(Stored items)

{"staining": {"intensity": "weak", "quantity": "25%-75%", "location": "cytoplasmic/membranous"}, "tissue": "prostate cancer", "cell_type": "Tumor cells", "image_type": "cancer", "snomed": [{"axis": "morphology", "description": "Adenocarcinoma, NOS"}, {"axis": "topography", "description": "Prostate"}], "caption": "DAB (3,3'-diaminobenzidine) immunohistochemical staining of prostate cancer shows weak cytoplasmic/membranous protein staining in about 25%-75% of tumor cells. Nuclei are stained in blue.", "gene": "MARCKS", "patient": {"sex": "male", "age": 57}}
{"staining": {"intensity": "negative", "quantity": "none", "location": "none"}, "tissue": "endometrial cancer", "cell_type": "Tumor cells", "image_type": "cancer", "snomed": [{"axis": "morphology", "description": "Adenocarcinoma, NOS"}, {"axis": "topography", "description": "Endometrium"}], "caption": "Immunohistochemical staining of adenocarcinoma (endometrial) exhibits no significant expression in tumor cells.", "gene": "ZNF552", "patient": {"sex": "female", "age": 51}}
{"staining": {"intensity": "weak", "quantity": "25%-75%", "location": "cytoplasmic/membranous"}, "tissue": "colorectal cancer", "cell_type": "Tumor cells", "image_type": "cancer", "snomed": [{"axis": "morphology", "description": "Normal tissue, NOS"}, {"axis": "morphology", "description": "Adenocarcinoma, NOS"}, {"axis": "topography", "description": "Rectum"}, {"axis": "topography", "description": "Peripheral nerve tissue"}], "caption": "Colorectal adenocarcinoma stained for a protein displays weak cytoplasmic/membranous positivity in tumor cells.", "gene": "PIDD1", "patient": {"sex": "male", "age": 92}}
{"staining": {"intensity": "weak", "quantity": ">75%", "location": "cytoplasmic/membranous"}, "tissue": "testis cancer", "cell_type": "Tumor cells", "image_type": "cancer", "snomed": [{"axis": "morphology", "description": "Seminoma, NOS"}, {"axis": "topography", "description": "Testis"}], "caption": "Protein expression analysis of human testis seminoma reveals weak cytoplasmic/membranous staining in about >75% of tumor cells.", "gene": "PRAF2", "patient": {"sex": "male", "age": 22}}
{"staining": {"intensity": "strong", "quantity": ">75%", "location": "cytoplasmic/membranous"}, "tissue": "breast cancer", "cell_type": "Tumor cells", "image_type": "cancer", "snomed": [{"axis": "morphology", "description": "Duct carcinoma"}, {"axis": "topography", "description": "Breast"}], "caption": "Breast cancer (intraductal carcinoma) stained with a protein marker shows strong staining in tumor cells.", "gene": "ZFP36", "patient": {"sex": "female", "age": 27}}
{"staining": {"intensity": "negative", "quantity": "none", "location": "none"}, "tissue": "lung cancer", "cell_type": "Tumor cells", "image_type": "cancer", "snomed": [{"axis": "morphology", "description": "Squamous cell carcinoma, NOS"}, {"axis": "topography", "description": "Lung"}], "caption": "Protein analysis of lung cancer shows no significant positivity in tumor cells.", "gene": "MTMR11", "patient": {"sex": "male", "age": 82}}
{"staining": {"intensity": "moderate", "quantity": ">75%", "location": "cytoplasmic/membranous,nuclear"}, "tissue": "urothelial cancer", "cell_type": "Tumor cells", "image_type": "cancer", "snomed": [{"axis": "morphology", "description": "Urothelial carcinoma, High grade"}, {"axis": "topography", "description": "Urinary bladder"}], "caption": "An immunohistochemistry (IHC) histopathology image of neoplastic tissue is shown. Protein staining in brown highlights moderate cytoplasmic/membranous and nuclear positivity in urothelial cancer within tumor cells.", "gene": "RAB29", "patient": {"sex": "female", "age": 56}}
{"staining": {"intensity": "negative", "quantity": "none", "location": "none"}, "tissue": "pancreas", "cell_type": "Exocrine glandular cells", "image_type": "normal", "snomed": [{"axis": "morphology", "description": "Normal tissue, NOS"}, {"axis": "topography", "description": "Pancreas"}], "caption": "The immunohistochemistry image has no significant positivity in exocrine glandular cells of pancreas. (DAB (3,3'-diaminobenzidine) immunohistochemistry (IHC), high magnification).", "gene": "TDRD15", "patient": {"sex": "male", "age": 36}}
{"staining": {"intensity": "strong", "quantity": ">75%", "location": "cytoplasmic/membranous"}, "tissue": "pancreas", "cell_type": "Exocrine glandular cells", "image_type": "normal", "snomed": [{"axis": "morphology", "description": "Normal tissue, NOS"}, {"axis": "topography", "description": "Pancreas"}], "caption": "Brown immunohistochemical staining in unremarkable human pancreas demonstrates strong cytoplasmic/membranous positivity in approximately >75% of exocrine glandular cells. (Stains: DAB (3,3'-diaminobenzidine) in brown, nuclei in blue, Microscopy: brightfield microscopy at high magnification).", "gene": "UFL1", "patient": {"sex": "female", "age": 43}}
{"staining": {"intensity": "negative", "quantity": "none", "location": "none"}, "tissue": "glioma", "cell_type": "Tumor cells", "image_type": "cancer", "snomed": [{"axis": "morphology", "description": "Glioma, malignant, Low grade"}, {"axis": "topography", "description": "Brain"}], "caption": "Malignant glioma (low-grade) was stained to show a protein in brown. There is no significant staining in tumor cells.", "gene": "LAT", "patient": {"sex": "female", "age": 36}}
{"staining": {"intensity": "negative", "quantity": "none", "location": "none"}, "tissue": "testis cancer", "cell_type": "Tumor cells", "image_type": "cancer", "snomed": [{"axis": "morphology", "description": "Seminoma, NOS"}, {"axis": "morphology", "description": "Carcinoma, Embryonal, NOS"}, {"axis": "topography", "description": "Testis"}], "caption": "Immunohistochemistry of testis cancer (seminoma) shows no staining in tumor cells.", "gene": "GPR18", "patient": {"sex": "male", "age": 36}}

WHAT IS NEEDED: Word for word, every record must be given again.

EXERCISE SOLUTION:
{"staining": {"intensity": "weak", "quantity": "25%-75%", "location": "cytoplasmic/membranous"}, "tissue": "prostate cancer", "cell_type": "Tumor cells", "image_type": "cancer", "snomed": [{"axis": "morphology", "description": "Adenocarcinoma, NOS"}, {"axis": "topography", "description": "Prostate"}], "caption": "DAB (3,3'-diaminobenzidine) immunohistochemical staining of prostate cancer shows weak cytoplasmic/membranous protein staining in about 25%-75% of tumor cells. Nuclei are stained in blue.", "gene": "MARCKS", "patient": {"sex": "male", "age": 57}}
{"staining": {"intensity": "negative", "quantity": "none", "location": "none"}, "tissue": "endometrial cancer", "cell_type": "Tumor cells", "image_type": "cancer", "snomed": [{"axis": "morphology", "description": "Adenocarcinoma, NOS"}, {"axis": "topography", "description": "Endometrium"}], "caption": "Immunohistochemical staining of adenocarcinoma (endometrial) exhibits no significant expression in tumor cells.", "gene": "ZNF552", "patient": {"sex": "female", "age": 51}}
{"staining": {"intensity": "weak", "quantity": "25%-75%", "location": "cytoplasmic/membranous"}, "tissue": "colorectal cancer", "cell_type": "Tumor cells", "image_type": "cancer", "snomed": [{"axis": "morphology", "description": "Normal tissue, NOS"}, {"axis": "morphology", "description": "Adenocarcinoma, NOS"}, {"axis": "topography", "description": "Rectum"}, {"axis": "topography", "description": "Peripheral nerve tissue"}], "caption": "Colorectal adenocarcinoma stained for a protein displays weak cytoplasmic/membranous positivity in tumor cells.", "gene": "PIDD1", "patient": {"sex": "male", "age": 92}}
{"staining": {"intensity": "weak", "quantity": ">75%", "location": "cytoplasmic/membranous"}, "tissue": "testis cancer", "cell_type": "Tumor cells", "image_type": "cancer", "snomed": [{"axis": "morphology", "description": "Seminoma, NOS"}, {"axis": "topography", "description": "Testis"}], "caption": "Protein expression analysis of human testis seminoma reveals weak cytoplasmic/membranous staining in about >75% of tumor cells.", "gene": "PRAF2", "patient": {"sex": "male", "age": 22}}
{"staining": {"intensity": "strong", "quantity": ">75%", "location": "cytoplasmic/membranous"}, "tissue": "breast cancer", "cell_type": "Tumor cells", "image_type": "cancer", "snomed": [{"axis": "morphology", "description": "Duct carcinoma"}, {"axis": "topography", "description": "Breast"}], "caption": "Breast cancer (intraductal carcinoma) stained with a protein marker shows strong staining in tumor cells.", "gene": "ZFP36", "patient": {"sex": "female", "age": 27}}
{"staining": {"intensity": "negative", "quantity": "none", "location": "none"}, "tissue": "lung cancer", "cell_type": "Tumor cells", "image_type": "cancer", "snomed": [{"axis": "morphology", "description": "Squamous cell carcinoma, NOS"}, {"axis": "topography", "description": "Lung"}], "caption": "Protein analysis of lung cancer shows no significant positivity in tumor cells.", "gene": "MTMR11", "patient": {"sex": "male", "age": 82}}
{"staining": {"intensity": "moderate", "quantity": ">75%", "location": "cytoplasmic/membranous,nuclear"}, "tissue": "urothelial cancer", "cell_type": "Tumor cells", "image_type": "cancer", "snomed": [{"axis": "morphology", "description": "Urothelial carcinoma, High grade"}, {"axis": "topography", "description": "Urinary bladder"}], "caption": "An immunohistochemistry (IHC) histopathology image of neoplastic tissue is shown. Protein staining in brown highlights moderate cytoplasmic/membranous and nuclear positivity in urothelial cancer within tumor cells.", "gene": "RAB29", "patient": {"sex": "female", "age": 56}}
{"staining": {"intensity": "negative", "quantity": "none", "location": "none"}, "tissue": "pancreas", "cell_type": "Exocrine glandular cells", "image_type": "normal", "snomed": [{"axis": "morphology", "description": "Normal tissue, NOS"}, {"axis": "topography", "description": "Pancreas"}], "caption": "The immunohistochemistry image has no significant positivity in exocrine glandular cells of pancreas. (DAB (3,3'-diaminobenzidine) immunohistochemistry (IHC), high magnification).", "gene": "TDRD15", "patient": {"sex": "male", "age": 36}}
{"staining": {"intensity": "strong", "quantity": ">75%", "location": "cytoplasmic/membranous"}, "tissue": "pancreas", "cell_type": "Exocrine glandular cells", "image_type": "normal", "snomed": [{"axis": "morphology", "description": "Normal tissue, NOS"}, {"axis": "topography", "description": "Pancreas"}], "caption": "Brown immunohistochemical staining in unremarkable human pancreas demonstrates strong cytoplasmic/membranous positivity in approximately >75% of exocrine glandular cells. (Stains: DAB (3,3'-diaminobenzidine) in brown, nuclei in blue, Microscopy: brightfield microscopy at high magnification).", "gene": "UFL1", "patient": {"sex": "female", "age": 43}}
{"staining": {"intensity": "negative", "quantity": "none", "location": "none"}, "tissue": "glioma", "cell_type": "Tumor cells", "image_type": "cancer", "snomed": [{"axis": "morphology", "description": "Glioma, malignant, Low grade"}, {"axis": "topography", "description": "Brain"}], "caption": "Malignant glioma (low-grade) was stained to show a protein in brown. There is no significant staining in tumor cells.", "gene": "LAT", "patient": {"sex": "female", "age": 36}}
{"staining": {"intensity": "negative", "quantity": "none", "location": "none"}, "tissue": "testis cancer", "cell_type": "Tumor cells", "image_type": "cancer", "snomed": [{"axis": "morphology", "description": "Seminoma, NOS"}, {"axis": "morphology", "description": "Carcinoma, Embryonal, NOS"}, {"axis": "topography", "description": "Testis"}], "caption": "Immunohistochemistry of testis cancer (seminoma) shows no staining in tumor cells.", "gene": "GPR18", "patient": {"sex": "male", "age": 36}}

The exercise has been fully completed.